母親に電話をすると、必然的にラクラク・ホンには私の名前が表示される。

電話に出た母は、もしもしも言わずに「えなりかずきのモノマネ」と言うのである。

 常に「えなりかずき」のマネを強要される訳ではない。

その時その時、アドリブを要求されるのである。

私が「え~っ、イヤだよ」と言おうものなら、電話を切られてしまう。

仕方ないから、もう一度電話をかけると、「えなりかずきの決めゼリフ。さんはいっ」と強要してくる。

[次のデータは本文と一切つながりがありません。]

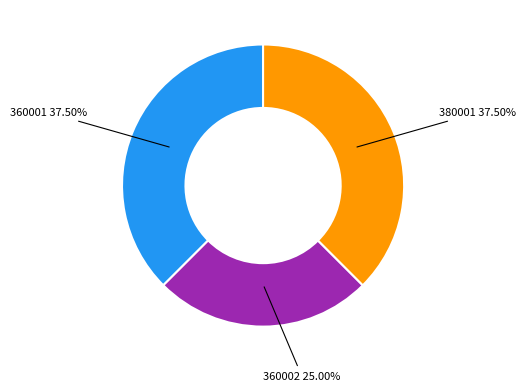

Does any single category account for the majority?

No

 どうしても、えなりかずきのマネをしなければ、次の会話が成り立たない。

したがって、私はイヤイヤ、マネをする。

「母さん、しょうがないじゃないか~っ」

すると、母は「まだ、あんたかどうだか分からない・・・にしきのあきら、やって」と第二の矢を放ってくる。

「え~っ、知らねーよ」

私は面倒臭いと断ると途端に電話を切られてしまうので、しぶしぶ知る限りのにしきあきらの歌マネをする。

しかも、年齢相応に要求も古い・・・。

「え~っ、古りーから知らねーよ」

私は面倒臭いと断ると途端に電話を切られてしまうので、しぶしぶ知る限りのにしきあきらの歌マネをする。

「あいしてる~っ、とても~♪」

「で、何の用?」

評価もないままやっと本題に入るが、イヤイヤとはいえ客観的に、あまり知らないにしきのあきらのモノマネをする私が情けないと思う中、この姿を彼女に見られドン引きされた。

「違う違うっ、マザコンじゃないっ」

彼女に言い訳をしているのだが、母にもこの言い訳が聞こえたらしく、「なんなのマザコンって?」と理由を求められ、二人に何が何だかわからない説明をした事があった。


 一昨日も、母に電話をかけた時、唐突に「ちあきなおみ」と言われてしまった。

「俺はコロッケじゃないんだっ!もっと新しい芸能人とかいるだろうっ」と言い返した途端に、「コロッケが電話かけてくる訳ないでしょ」と電話を切られてしまった。


今度は、どんなモノマネを強要されるのかと思うと頭は痛いが、確実に防犯対策にはなるだろう・・・。